Learning spatio-temporal patterns with Neural Cellular Automata

TL;DR

This work presents Neural Cellular Automata as a minimal, differentiable framework that learns local update rules to generate and evolve complex spatio-temporal patterns. By tying NCAs to PDE discretisations and validating on Gray-Scott reaction-diffusion dynamics and image morphing tasks, the authors demonstrate robust generalisation to unseen initial conditions, the ability to capture transient and stable structures, and the impact of symmetry constraints and hyperparameters on stability. The approach offers a data-driven yet interpretable pathway to model biological pattern formation and other emergent phenomena, with potential extensions to multiscale and time-dependent rules. Overall, the study broadens the scope of NCA as a practical, modular tool for learning dynamic patterns from imaging data and PDE trajectories.

Abstract

Neural Cellular Automata (NCA) are a powerful combination of machine learning and mechanistic modelling. We train NCA to learn complex dynamics from time series of images and PDE trajectories. Our method is designed to identify underlying local rules that govern large scale dynamic emergent behaviours. Previous work on NCA focuses on learning rules that give stationary emergent structures. We extend NCA to capture both transient and stable structures within the same system, as well as learning rules that capture the dynamics of Turing pattern formation in nonlinear Partial Differential Equations (PDEs). We demonstrate that NCA can generalise very well beyond their PDE training data, we show how to constrain NCA to respect given symmetries, and we explore the effects of associated hyperparameters on model performance and stability. Being able to learn arbitrary dynamics gives NCA great potential as a data driven modelling framework, especially for modelling biological pattern formation.
Paper Structure (20 sections, 8 equations, 12 figures, 2 algorithms)

▸ **DATASET EXCERPTS**
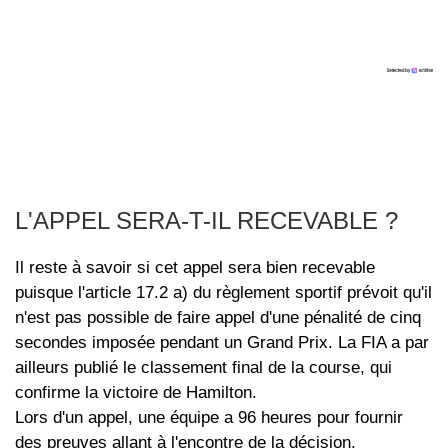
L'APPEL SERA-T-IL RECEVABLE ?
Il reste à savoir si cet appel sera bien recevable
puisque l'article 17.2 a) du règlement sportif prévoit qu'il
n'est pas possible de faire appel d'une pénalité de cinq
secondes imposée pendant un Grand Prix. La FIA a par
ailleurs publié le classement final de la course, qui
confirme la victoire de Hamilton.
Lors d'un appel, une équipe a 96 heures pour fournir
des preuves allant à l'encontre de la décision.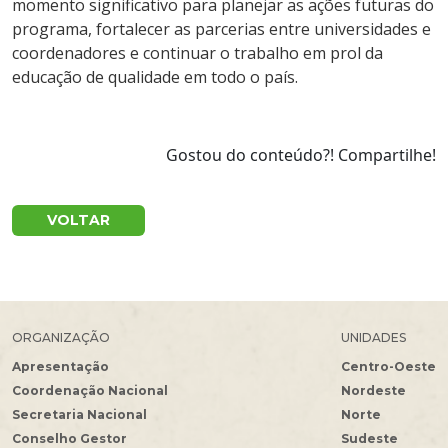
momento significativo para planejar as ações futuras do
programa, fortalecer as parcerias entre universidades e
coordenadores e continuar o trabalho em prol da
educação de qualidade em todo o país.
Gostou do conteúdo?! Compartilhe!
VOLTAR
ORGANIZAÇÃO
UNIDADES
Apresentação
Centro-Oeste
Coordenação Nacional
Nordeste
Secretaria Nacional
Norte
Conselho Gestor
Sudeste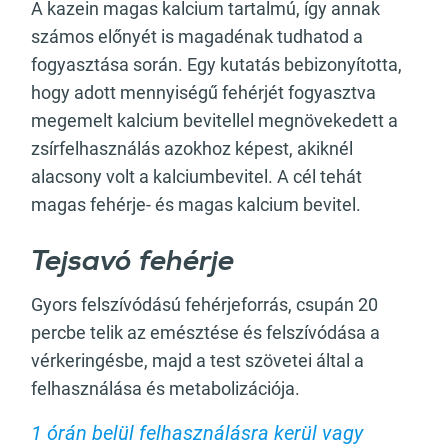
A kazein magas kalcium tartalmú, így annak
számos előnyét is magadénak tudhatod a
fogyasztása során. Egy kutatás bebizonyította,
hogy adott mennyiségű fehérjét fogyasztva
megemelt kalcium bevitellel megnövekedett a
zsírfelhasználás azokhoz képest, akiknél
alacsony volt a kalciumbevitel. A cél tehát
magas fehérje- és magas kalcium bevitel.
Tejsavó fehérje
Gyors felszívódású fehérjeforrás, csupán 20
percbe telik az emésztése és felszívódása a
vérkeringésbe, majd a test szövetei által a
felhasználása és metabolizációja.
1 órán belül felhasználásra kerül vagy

--

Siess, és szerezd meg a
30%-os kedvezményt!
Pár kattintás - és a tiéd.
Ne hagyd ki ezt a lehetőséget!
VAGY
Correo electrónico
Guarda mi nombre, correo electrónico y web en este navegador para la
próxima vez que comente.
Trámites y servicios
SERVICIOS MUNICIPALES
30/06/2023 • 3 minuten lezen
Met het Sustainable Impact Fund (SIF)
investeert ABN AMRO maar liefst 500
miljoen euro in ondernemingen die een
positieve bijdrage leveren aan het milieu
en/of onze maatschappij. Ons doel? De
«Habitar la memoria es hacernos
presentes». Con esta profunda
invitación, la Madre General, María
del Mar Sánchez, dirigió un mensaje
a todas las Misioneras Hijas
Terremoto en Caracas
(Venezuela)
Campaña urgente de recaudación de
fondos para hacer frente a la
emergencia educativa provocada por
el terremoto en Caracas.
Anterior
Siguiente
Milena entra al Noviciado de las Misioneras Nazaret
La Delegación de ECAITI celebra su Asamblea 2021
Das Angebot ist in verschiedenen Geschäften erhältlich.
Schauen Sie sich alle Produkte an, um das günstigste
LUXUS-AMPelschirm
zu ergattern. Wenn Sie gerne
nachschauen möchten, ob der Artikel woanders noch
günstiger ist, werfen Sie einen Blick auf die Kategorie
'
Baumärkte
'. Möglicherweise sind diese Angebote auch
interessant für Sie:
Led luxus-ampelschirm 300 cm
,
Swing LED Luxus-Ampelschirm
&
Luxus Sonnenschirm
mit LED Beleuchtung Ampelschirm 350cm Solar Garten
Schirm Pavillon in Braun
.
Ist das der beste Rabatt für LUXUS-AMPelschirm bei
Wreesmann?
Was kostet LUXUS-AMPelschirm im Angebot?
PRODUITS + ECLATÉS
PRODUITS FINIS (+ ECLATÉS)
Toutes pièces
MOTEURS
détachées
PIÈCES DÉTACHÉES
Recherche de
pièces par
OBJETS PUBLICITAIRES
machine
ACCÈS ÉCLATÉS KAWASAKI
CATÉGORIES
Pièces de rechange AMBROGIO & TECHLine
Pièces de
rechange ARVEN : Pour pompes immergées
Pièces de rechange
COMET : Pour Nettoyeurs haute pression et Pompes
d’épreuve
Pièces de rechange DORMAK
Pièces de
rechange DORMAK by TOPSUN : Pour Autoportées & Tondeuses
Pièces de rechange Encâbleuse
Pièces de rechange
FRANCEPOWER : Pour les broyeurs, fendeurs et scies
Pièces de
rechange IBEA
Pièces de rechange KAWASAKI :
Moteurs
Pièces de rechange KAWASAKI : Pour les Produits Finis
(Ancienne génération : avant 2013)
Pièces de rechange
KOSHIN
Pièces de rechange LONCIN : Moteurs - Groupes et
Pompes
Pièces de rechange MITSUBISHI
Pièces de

▸ **DIRECTIONS**
Continue the summary of the Neural Cellular Automata paper above, picking up right after its last line.

▸ **OUTPUT OF THE EXERCISE**
This paper contains 20 sections, 8 equations, 12 figures, 2 algorithms.

Figures (12)

  • Figure 1: Schematic of an update step of the NCA. For each $C$ channel pixel in the ${\color{black} S}\times {\color{black} S}$ lattice $x^{(n)}$ at step $n$, a perception vector $z^{(n)}$ is constructed to encode local information via convolution with hard-coded kernels $K$. This perception vector is fed through a dense neural network $F_\theta$ with trainable weights $W_1$, $W_2$, and biases $v$. The nonlinear activation function $u(\cdot)$ is applied on the single hidden layer of the network. The output of this network yields the incremental update to that pixel, which is applied in parallel to all pixels with the stochastic mask $\sigma$ to determine the lattice state $x^{(n+1)}$ at step $n+1$.
  • Figure 2: 1D phase space representation of NCA trajectories, predictions ${\color{black} \hat{x}}^{({\color{black} m} t,r)}$ and true states $y^{({\color{black} m} ,r)}$. Here ${\color{black} M}=3,R=2$. The first batch ($x^{(\cdot,1)}$) is trained with re-initialised intermediate states, whereas the second batch ($x^{(\cdot,2)}$) is trained with propagated intermediate states.
  • Figure 3: Snapshots taken from the training data used for learning PDE dynamics. PDE is run for $N=1024$ steps with timestep 1 and $D_A=0.1,D_B=0.05,\alpha = 0.06230,\gamma = 0.06268$.
  • Figure 4: A: loss as a function of time sampling $t$. Training loss shows the minimum loss during training epochs, averaged over 4 random initialisations, with standard deviation as error bars. Test loss shows how the best trained NCA (minimal training loss) performs on unseen initial conditions. B: Initial condition and true state (PDE simulation) at $n=2048$. C: Snapshots of NCA trajectories (at $n=2048$) based on unseen initial conditions, with varying time sampling $t$. Each NCA is trained for 4000 epochs, with a mini-batch size $B=64$.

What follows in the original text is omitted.